How Appit Ventures Eliminated Its Gender Pay Gap
Having a diverse, skilled workforce is paramount to this software company’s success
For many employers, the gender pay gap remains a prevalent issue even as we enter 2020. While significant progress has been made in recent years to close this gap, women in Colorado aged 16 and older who work full-time, year-round reportedly make 86 cents on the dollar compared with men who work full-time, year-round.
Which is why when Amanda Moriuchi became the CEO of mobile app development company Appit Ventures in 2018, she put eliminating the wage gap at the top of her to-do list.
The reason why? Moriuchi couldn’t see a plausible reason the gap existed in the first place. That, and it was her belief that if she eliminated the gap, she could hire a skilled, diverse staff.
“I have a fundamental core belief that diverse teams are strong teams,” Moriuchi says. “Especially in our business, when we're developing custom software, the value that we bring to our clients is a way to creatively solve a business problem that they have. Diversity is critically important to our survival.”
Recruiting and retaining a diverse and talented workforce, in Moriuchi’s mind, required making the hiring process as transparent and stress-free as possible. “When somebody is looking for a job, the biggest question that they want answered right away is what the pay is going to be,” Moriuchi says. “But if you look at job searching today, no employer tells the job seeker what the pay is going to be until the very end of the process.

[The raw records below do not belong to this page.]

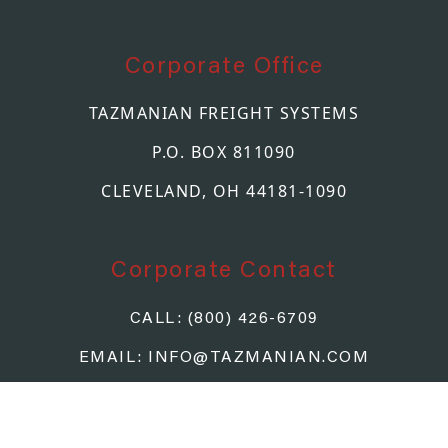
Corporate Office
TAZMANIAN FREIGHT SYSTEMS
P.O. BOX 811090
CLEVELAND, OH 44181-1090
Corporate Contact
CALL: (800) 426-6709
EMAIL: INFO@TAZMANIAN.COM
FOR QUOTE REQUESTS, PLEASE
CLICK HERE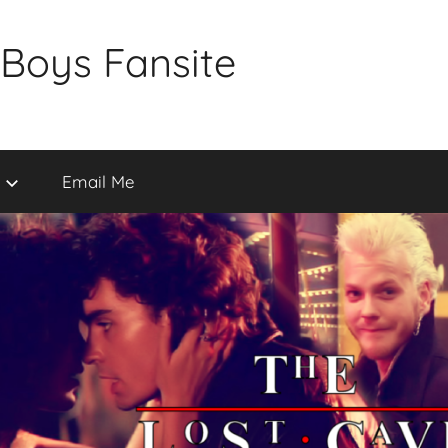
 Boys Fansite
Email Me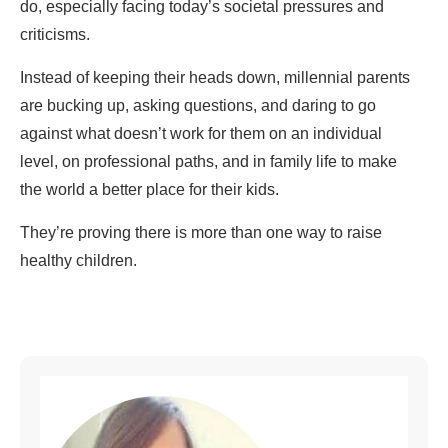
do, especially facing today’s societal pressures and
criticisms.
Instead of keeping their heads down, millennial parents
are bucking up, asking questions, and daring to go
against what doesn’t work for them on an individual
level, on professional paths, and in family life to make
the world a better place for their kids.
They’re proving there is more than one way to raise
healthy children.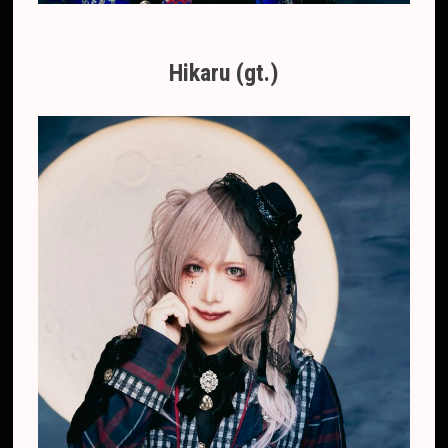
Hikaru (gt.)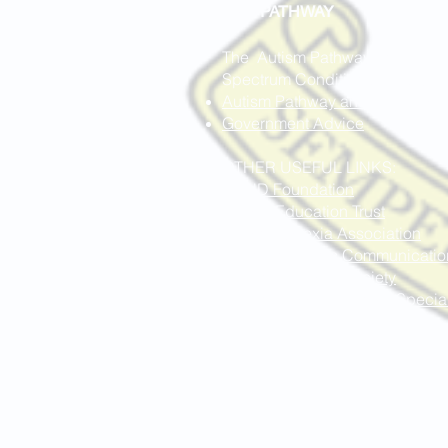
ASC PAT
HWAY
The Autism Pathway and Service
Spectrum Condition (ASC), you c
Autism Pathway and Services
Government Advice
OTHER USEFUL LINKS:
ADHD Foundation
Autism Education Trust
British Dyslexia Association
I Can Children's Communicatio
National Autistic Society
National Association for Speci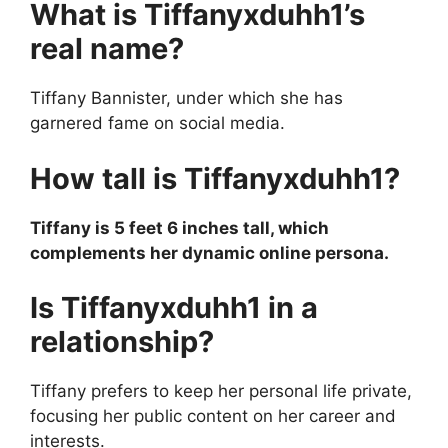
What is Tiffanyxduhh1’s
real name?
Tiffany Bannister, under which she has
garnered fame on social media.
How tall is Tiffanyxduhh1?
Tiffany is 5 feet 6 inches tall, which
complements her dynamic online persona.
Is Tiffanyxduhh1 in a
relationship?
Tiffany prefers to keep her personal life private,
focusing her public content on her career and
interests.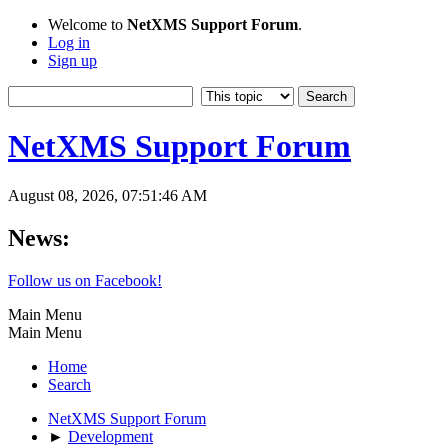
Welcome to
NetXMS Support Forum
.
Log in
Sign up
NetXMS Support Forum
August 08, 2026, 07:51:46 AM
News:
Follow us on Facebook!
Main Menu
Main Menu
Home
Search
NetXMS Support Forum
►
Development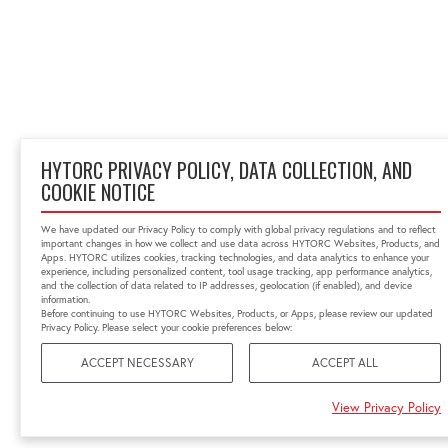
HYTORC PRIVACY POLICY, DATA COLLECTION, AND
COOKIE NOTICE
We have updated our Privacy Policy to comply with global privacy regulations and to reflect
important changes in how we collect and use data across HYTORC Websites, Products, and
Apps. HYTORC utilizes cookies, tracking technologies, and data analytics to enhance your
experience, including personalized content, tool usage tracking, app performance analytics,
and the collection of data related to IP addresses, geolocation (if enabled), and device
information.
Before continuing to use HYTORC Websites, Products, or Apps, please review our updated
Privacy Policy. Please select your cookie preferences below:
ACCEPT NECESSARY
ACCEPT ALL
View Privacy Policy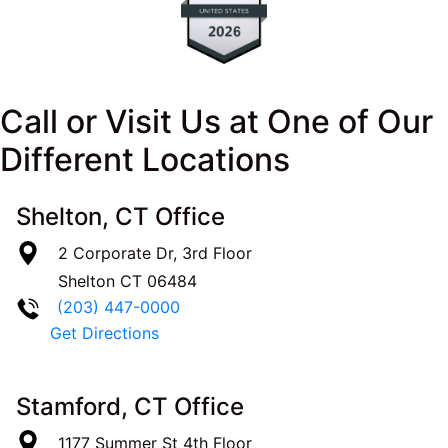
Call or Visit Us at One of Our
Different Locations
Shelton, CT Office
2 Corporate Dr, 3rd Floor
Shelton
CT
06484
(203) 447-0000
Get Directions
Stamford, CT Office
1177 Summer St 4th Floor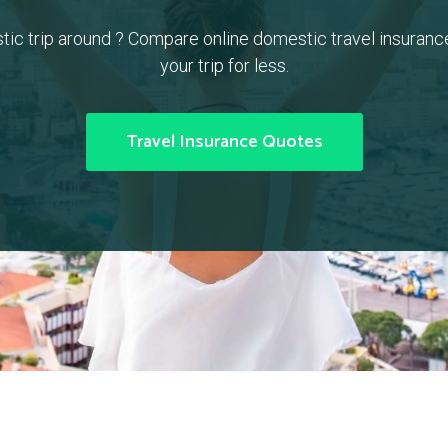
tic trip around ? Compare online domestic travel insuranc
your trip for less.
Travel Insurance Quotes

It’s a huge waste of time.”
So, Appit Ventures, at Moriuchi’s helm, standardized its pay scale.
Standardizing the Pay Scale
Now, Appit employees are compensated based off of two factors: the position itself (Appit hires project managers, developers, designers and quality assurance personnel) and the experience level required for the position (junior-level, mid-level, senior, etc.). And each year, every employee gets a consistent (pre-agreed upon) raise determined by the same factors.
In order to create and define this pay scale, and the subsequent annual bonuses, Moriuchi and her team researched (using Payscale, Salary.com and Glassdoor) what its competitors and other companies in its industry were paying for similar positions and took an average across these based on position, level and years of experience. The results of which now live in a “salary spreadsheet,” which is used every time a position becomes available.
The outcome of this pay scale has been multi-faceted. According to Moriuchi, it has decreased negative competition within the company because everyone knows what everyone makes (and why); the increased transparency has bred trust and honesty between her and her employees; recruiting has become easier, as her employees are more willing to network and vouch for the company; and she has clarity on budgeting, which makes it easier for her to make good decisions as a business owner.
For other employers considering a similar approach to tackling the pay gap, Moriuchi advises: “Just do it. As the employer, it is your responsibility to determine how much you are willing to pay your employees. And so don't rely on your employees to tell you what they think they should be paid, because if you do that, you’re furthering the pay gap.”
Hiring for Diversity
Specifically, the standardized scale has helped the company simplify and improve its hiring process. For any position, the process begins with a 15-minute pre-screen where the prospective employee is told exactly what they will be paid and what their raise will be each subsequent year of employment. From there, the prospect can determine whether or not they want to continue with the hiring process.
While some people do opt-out at this point, Moriuchi mostly sees further interest. And if there is further interest, the prospect is interviewed by both the hiring manager and the would-be team. Appit also has a standardized set of interview questions based on the role to eliminate bias at this stage of the hiring process.
“Everybody gets the same chance, the same opportunity, to present who they are,” Moriuchi says.
More work to be done
Appit is a custom software development company that was founded in 2012 that has grown to include 36 employees, with two more joining this month. While Moriuchi has yet to study how standardizing salary affects retention, she has noticed a palatable increase in engagement and perceived loyalty.
As for what’s next? Moruchi is working to ensure her employees are celebrated and motivated on an individual basis. “I believe that if you give people enough time and enough money, they do their best work,” she says. “I’ve already given them enough money and time, but looking ahead to 2020, what is the extra per that would make you feel really good? And it’s different for everyone.”